When a client requests service the appropriate server is created
and passed a service connection as its standard input.  Servers
that require the identity of their client may use the \fIgetpeername\fP
system call; likewise \fIgetsockname\fP may be used to find out
a server's local address without consulting data base files.
This scheme is attractive for several reasons:
.IP \(bu 3
it eliminates
as many as a dozen processes, easing system overhead and
allowing the file and text tables to be made smaller,
.IP \(bu 3
servers need not contain the code required to handle connection
queueing, simplifying the programs, and
.IP \(bu 3
installing and replacing servers becomes simpler.
.PP
With an increased numbers of networks, both local and external to Berkeley,
we found that the overhead of the routing process was becoming
inordinately high.
Several changes were made in the routing daemon to reduce this load.
Routes to external networks are no longer exchanged by routers
on the internal machines, only a route to a default gateway.
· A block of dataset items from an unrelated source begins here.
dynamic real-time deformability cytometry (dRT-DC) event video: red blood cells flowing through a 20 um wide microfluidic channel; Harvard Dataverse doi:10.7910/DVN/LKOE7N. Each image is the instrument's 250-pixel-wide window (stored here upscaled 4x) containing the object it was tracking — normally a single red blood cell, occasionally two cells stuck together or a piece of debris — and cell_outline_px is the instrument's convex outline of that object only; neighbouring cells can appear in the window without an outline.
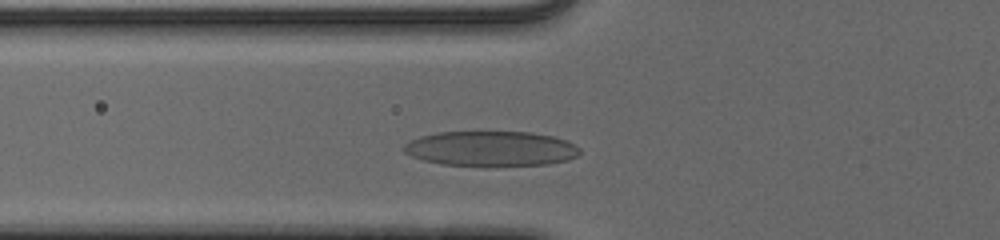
{"species": "human", "species_latin": "Homo sapiens", "temperature_condition": "cold", "stored_images_in_passage": 30, "camera_frame_rate_fps": 3000, "um_per_image_px": 0.085, "donor": {"sex": "male"}, "frame": {"image": 1, "passage_image": 5, "time_ms": 1.333, "image_size_px": [1000, 240], "cell_outline_px": [[580, 152], [576, 156], [568, 160], [548, 164], [440, 164], [424, 160], [412, 156], [404, 152], [400, 148], [404, 144], [420, 136], [440, 132], [532, 132], [552, 136], [568, 140], [576, 144], [580, 148]], "centroid_in_image_um": [41.74, 12.6], "position_along_channel_um": 84.1, "area_um2": 35.37}}
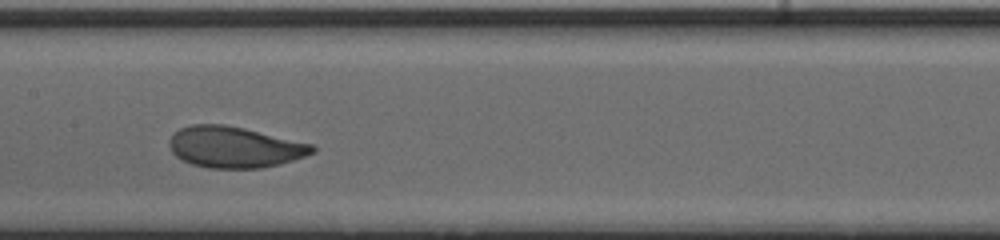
{"frame": {"image": 2, "passage_image": 13, "time_ms": 4.0, "image_size_px": [1000, 240], "cell_outline_px": [[316, 152], [280, 164], [260, 168], [208, 168], [192, 164], [176, 156], [172, 152], [168, 144], [168, 140], [180, 128], [192, 124], [224, 124], [244, 128], [312, 144], [316, 148]], "centroid_in_image_um": [19.92, 12.5], "position_along_channel_um": 187.5, "area_um2": 34.16}}
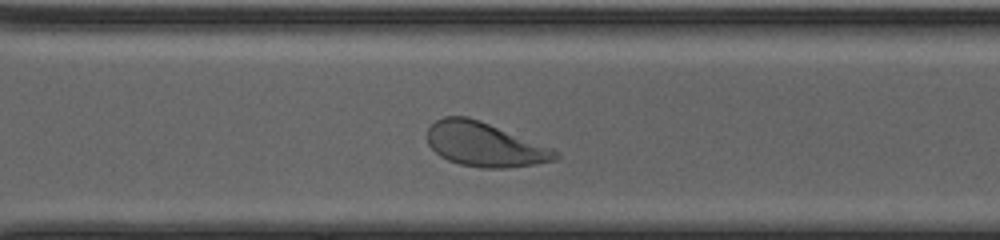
{"frame": {"image": 3, "passage_image": 24, "time_ms": 7.667, "image_size_px": [1000, 240], "cell_outline_px": [[560, 160], [508, 168], [484, 168], [460, 164], [448, 160], [440, 156], [428, 144], [428, 128], [436, 120], [444, 116], [468, 116], [480, 120], [552, 148], [560, 152]], "centroid_in_image_um": [41.23, 12.28], "position_along_channel_um": 329.4, "area_um2": 33.0}, "authors_computed_cell_mechanics": {"area_um2": 34.1309, "velocity_mm_per_s": 3.8773, "shape_relaxation_time_tau1_ms": 2.2007, "shape_relaxation_time_tau2_ms": 2.0483, "deformation_change_tau1": 0.1593, "deformation_change_tau2": 0.0806}}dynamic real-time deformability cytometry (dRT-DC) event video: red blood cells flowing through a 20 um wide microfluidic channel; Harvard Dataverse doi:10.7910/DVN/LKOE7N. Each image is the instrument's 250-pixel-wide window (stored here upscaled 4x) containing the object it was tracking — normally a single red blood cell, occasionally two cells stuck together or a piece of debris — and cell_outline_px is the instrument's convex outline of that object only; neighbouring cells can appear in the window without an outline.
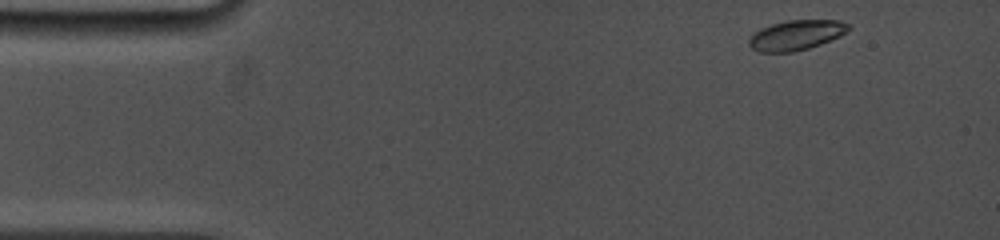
{"species": "common noctule bat (a hibernating species)", "species_latin": "Nyctalus noctula", "temperature_condition": "cold", "stored_images_in_passage": 39, "camera_frame_rate_fps": 5000, "um_per_image_px": 0.085, "animal": {"sex": "female", "body_mass_g": 19.0, "forearm_length_mm": 53.3}, "frame": {"image": 1, "passage_image": 1, "time_ms": 0.0, "image_size_px": [1000, 240], "cell_outline_px": [[852, 28], [848, 32], [840, 36], [820, 44], [808, 48], [792, 52], [760, 52], [752, 48], [748, 44], [748, 40], [760, 28], [772, 24], [788, 20], [840, 20], [848, 24]], "centroid_in_image_um": [67.71, 2.98], "position_along_channel_um": 17.3, "area_um2": 17.34}}
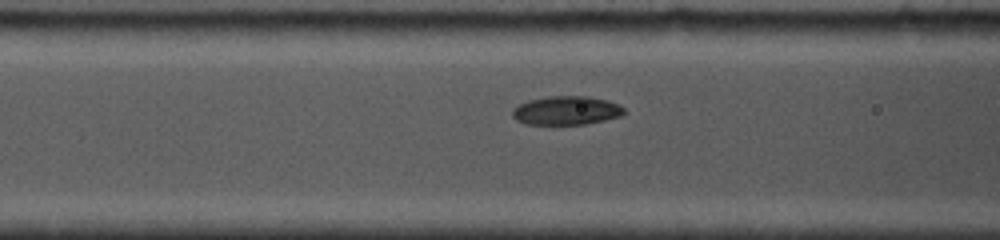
{"frame": {"image": 2, "passage_image": 26, "time_ms": 5.0, "image_size_px": [1000, 240], "cell_outline_px": [[624, 112], [620, 116], [604, 120], [584, 124], [524, 124], [516, 120], [512, 116], [512, 112], [520, 104], [528, 100], [548, 96], [588, 96], [608, 100], [624, 108]], "centroid_in_image_um": [48.12, 9.39], "position_along_channel_um": 118.5, "area_um2": 18.55}}
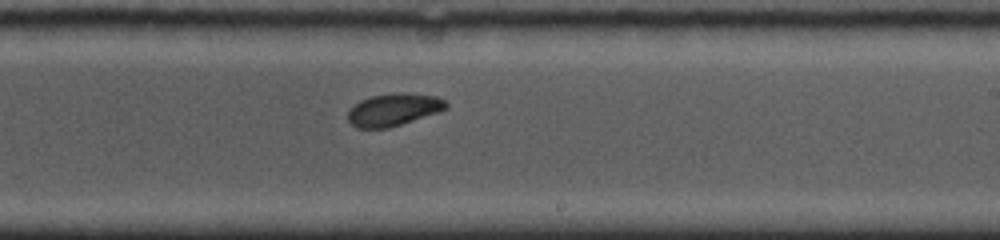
{"frame": {"image": 3, "passage_image": 39, "time_ms": 8.6, "image_size_px": [1000, 240], "cell_outline_px": [[448, 108], [440, 112], [388, 128], [356, 128], [348, 120], [348, 112], [360, 100], [372, 96], [400, 92], [404, 92], [436, 96], [444, 100], [448, 104]], "centroid_in_image_um": [33.49, 9.32], "position_along_channel_um": 255.5, "area_um2": 18.5}}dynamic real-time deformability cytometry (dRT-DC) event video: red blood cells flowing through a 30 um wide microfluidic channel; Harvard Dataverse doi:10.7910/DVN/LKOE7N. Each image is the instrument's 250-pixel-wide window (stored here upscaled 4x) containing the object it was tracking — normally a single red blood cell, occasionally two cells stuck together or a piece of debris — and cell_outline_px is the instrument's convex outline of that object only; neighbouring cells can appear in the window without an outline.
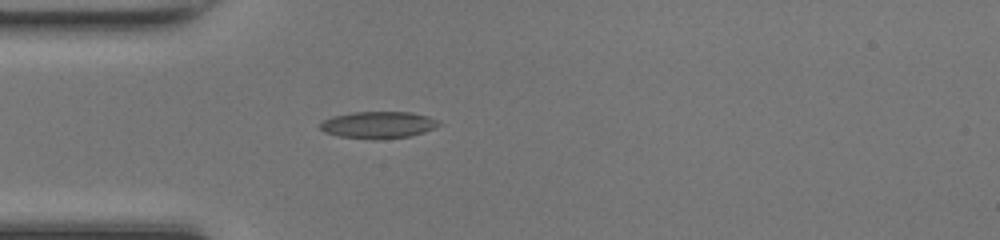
{"species": "common noctule bat (a hibernating species)", "species_latin": "Nyctalus noctula", "temperature_condition": "room temperature", "stored_images_in_passage": 36, "camera_frame_rate_fps": 3000, "um_per_image_px": 0.085, "animal": {"sex": "female", "body_mass_g": 17.0, "forearm_length_mm": 48.0}, "frame": {"image": 1, "passage_image": 1, "time_ms": 0.0, "image_size_px": [1000, 240], "cell_outline_px": [[444, 124], [436, 128], [424, 132], [408, 136], [376, 140], [372, 140], [340, 136], [324, 132], [320, 128], [320, 124], [324, 120], [332, 116], [352, 112], [412, 112], [428, 116], [440, 120]], "centroid_in_image_um": [32.21, 10.61], "position_along_channel_um": 52.8, "area_um2": 18.84}}
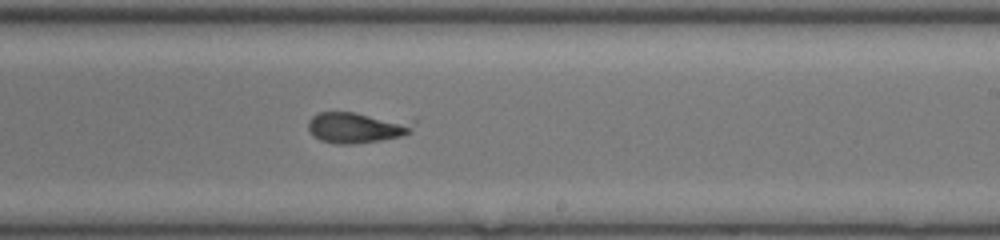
{"frame": {"image": 2, "passage_image": 16, "time_ms": 5.0, "image_size_px": [1000, 240], "cell_outline_px": [[408, 132], [400, 136], [380, 140], [352, 144], [336, 144], [320, 140], [312, 136], [308, 128], [308, 120], [312, 116], [320, 112], [352, 112], [408, 124]], "centroid_in_image_um": [30.02, 10.87], "position_along_channel_um": 259.0, "area_um2": 17.63}}
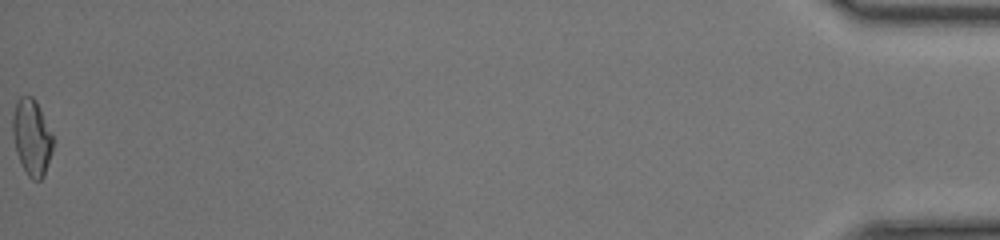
{"frame": {"image": 3, "passage_image": 36, "time_ms": 11.667, "image_size_px": [1000, 240], "cell_outline_px": [[52, 152], [44, 176], [40, 180], [32, 180], [28, 176], [16, 152], [12, 136], [12, 116], [16, 100], [20, 96], [32, 96], [36, 100], [52, 132]], "centroid_in_image_um": [2.69, 11.64], "position_along_channel_um": 432.5, "area_um2": 18.03}, "authors_computed_cell_mechanics": {"area_um2": 17.7446, "velocity_mm_per_s": 4.2698, "shape_relaxation_time_tau1_ms": null, "shape_relaxation_time_tau2_ms": 1.1975, "deformation_change_tau1": null, "deformation_change_tau2": 0.0723}}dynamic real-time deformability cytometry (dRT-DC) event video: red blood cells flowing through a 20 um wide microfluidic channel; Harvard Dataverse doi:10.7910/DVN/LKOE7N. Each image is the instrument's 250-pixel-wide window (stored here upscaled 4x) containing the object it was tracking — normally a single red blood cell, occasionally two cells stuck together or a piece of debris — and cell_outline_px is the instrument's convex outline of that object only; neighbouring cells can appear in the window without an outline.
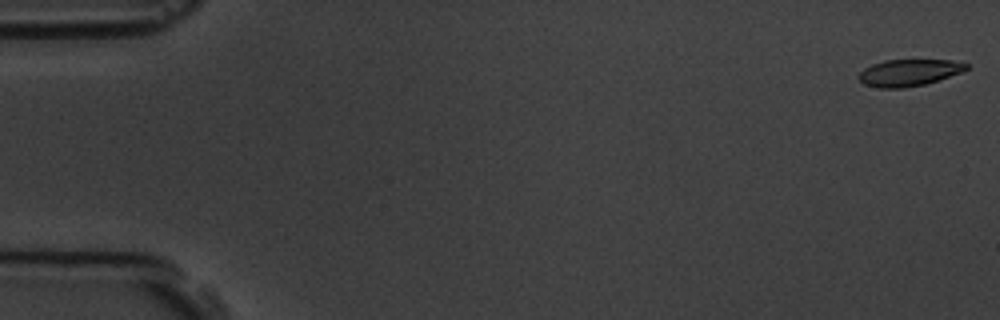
{"species": "common noctule bat (a hibernating species)", "species_latin": "Nyctalus noctula", "temperature_condition": "room temperature", "stored_images_in_passage": 5, "camera_frame_rate_fps": 3000, "um_per_image_px": 0.085, "animal": {"sex": "male", "body_mass_g": 19.5, "forearm_length_mm": 54.6}, "frame": {"image": 1, "passage_image": 1, "time_ms": 0.0, "image_size_px": [1000, 320], "cell_outline_px": [[968, 68], [964, 72], [924, 84], [904, 88], [880, 88], [864, 84], [856, 76], [864, 68], [872, 64], [884, 60], [952, 60], [968, 64]], "centroid_in_image_um": [77.25, 6.17], "position_along_channel_um": 7.7, "area_um2": 16.82}}
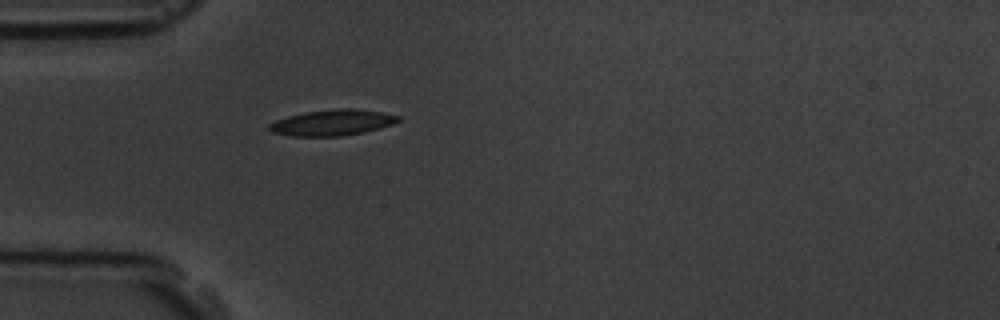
{"frame": {"image": 2, "passage_image": 5, "time_ms": 5.333, "image_size_px": [1000, 320], "cell_outline_px": [[400, 120], [392, 124], [380, 128], [364, 132], [340, 136], [292, 136], [272, 132], [268, 128], [268, 124], [276, 120], [288, 116], [304, 112], [336, 108], [356, 108], [380, 112], [400, 116]], "centroid_in_image_um": [28.24, 10.41], "position_along_channel_um": 56.8, "area_um2": 19.48}}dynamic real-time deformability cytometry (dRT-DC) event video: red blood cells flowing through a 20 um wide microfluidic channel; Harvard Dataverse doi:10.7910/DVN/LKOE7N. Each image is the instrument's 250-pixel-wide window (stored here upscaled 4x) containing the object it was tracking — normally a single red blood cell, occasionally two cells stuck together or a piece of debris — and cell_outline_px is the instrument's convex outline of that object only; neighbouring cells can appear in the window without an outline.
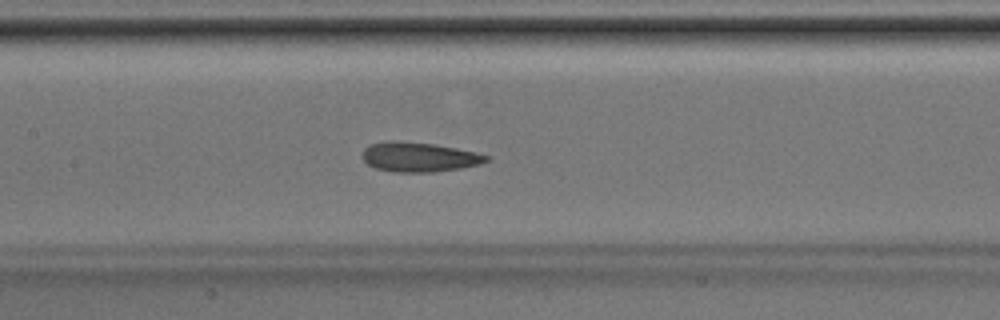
{"species": "Egyptian fruit bat (a non-hibernating species)", "species_latin": "Rousettus aegyptiacus", "temperature_condition": "room temperature", "stored_images_in_passage": 6, "segment_of_instrument_passage": [1, 2], "camera_frame_rate_fps": 3000, "um_per_image_px": 0.085, "animal": {"sex": "male"}, "frame": {"image": 1, "passage_image": 5, "time_ms": 1.333, "image_size_px": [1000, 320], "cell_outline_px": [[492, 156], [488, 160], [480, 164], [460, 168], [432, 172], [396, 172], [376, 168], [368, 164], [360, 156], [364, 148], [368, 144], [388, 140], [400, 140], [432, 144], [456, 148], [476, 152]], "centroid_in_image_um": [35.59, 13.33], "position_along_channel_um": 171.8, "area_um2": 21.56}}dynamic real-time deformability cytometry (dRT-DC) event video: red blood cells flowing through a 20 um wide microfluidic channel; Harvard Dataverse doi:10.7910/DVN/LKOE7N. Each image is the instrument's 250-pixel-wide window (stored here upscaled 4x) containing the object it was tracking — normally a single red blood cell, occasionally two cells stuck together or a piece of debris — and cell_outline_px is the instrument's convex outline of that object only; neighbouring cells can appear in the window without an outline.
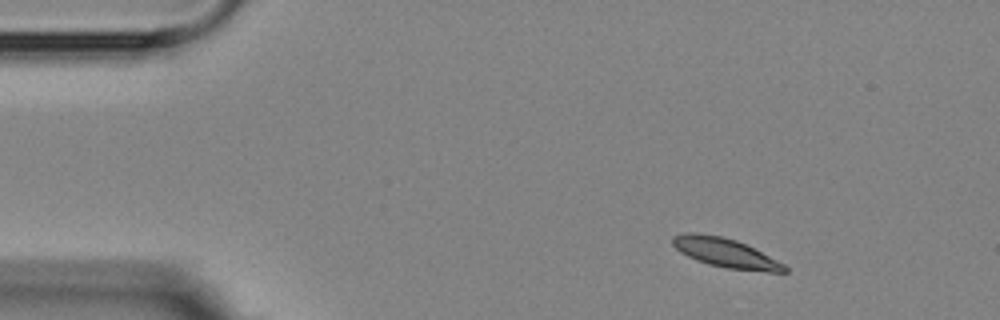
{"species": "Egyptian fruit bat (a non-hibernating species)", "species_latin": "Rousettus aegyptiacus", "temperature_condition": "room temperature", "stored_images_in_passage": 7, "camera_frame_rate_fps": 3000, "um_per_image_px": 0.085, "animal": {"sex": "female"}, "frame": {"image": 1, "passage_image": 1, "time_ms": 0.0, "image_size_px": [1000, 320], "cell_outline_px": [[788, 272], [768, 272], [728, 268], [708, 264], [696, 260], [680, 252], [672, 244], [672, 236], [688, 232], [696, 232], [720, 236], [736, 240], [784, 264], [788, 268]], "centroid_in_image_um": [61.63, 21.49], "position_along_channel_um": 23.4, "area_um2": 18.79}}
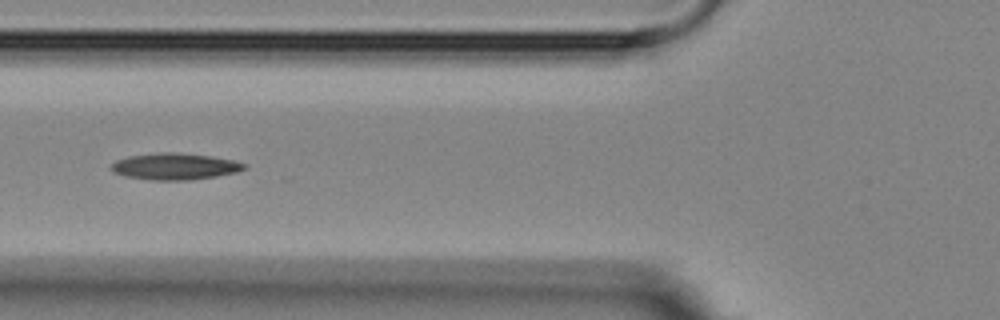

This reduces the amount of network traffic and the time required
to process routing messages.
In addition, the routing daemon was profiled
and functions responsible for large amounts
of time were optimized.
The major changes were a faster hashing scheme,
and inline expansions of the ubiquitous byte-swapping functions.
.PP
Under certain circumstances, when output was blocked,
attempts by the remote login process
to send output to the user were rejected by the system,
although a prior \fIselect\fP call had indicated that data could be sent.
This resulted in continuous attempts to write the data until the remote
user restarted output.
This problem was initially avoided in the remote login handler,
and the original problem in the kernel has since been corrected.
.NH 3
The C Run-time Library
.PP
Several people have found poorly tuned code
in frequently used routines in the C library [Lankford84].
In particular the running time of the string routines can be
cut in half by rewriting them using the VAX string instructions.
The memory allocation routines have been tuned to waste less
memory for memory allocations with sizes that are a power of two.
Certain library routines that did file input in one-character reads
have been corrected.
Other library routines including \fIfread\fP and \fIfwrite\fP
have been rewritten for efficiency.
.NH 3
Csh
.PP
The C-shell was converted to run on 4.2BSD by
writing a set of routines to simulate the old jobs library.
While this provided a functioning C-shell,
it was grossly inefficient, generating up
to twenty system calls per prompt.
The C-shell has been modified to use the new signal
facilities directly,
cutting the number of system calls per prompt in half.
Additional tuning was done with the help of profiling
to cut the cost of frequently used facilities.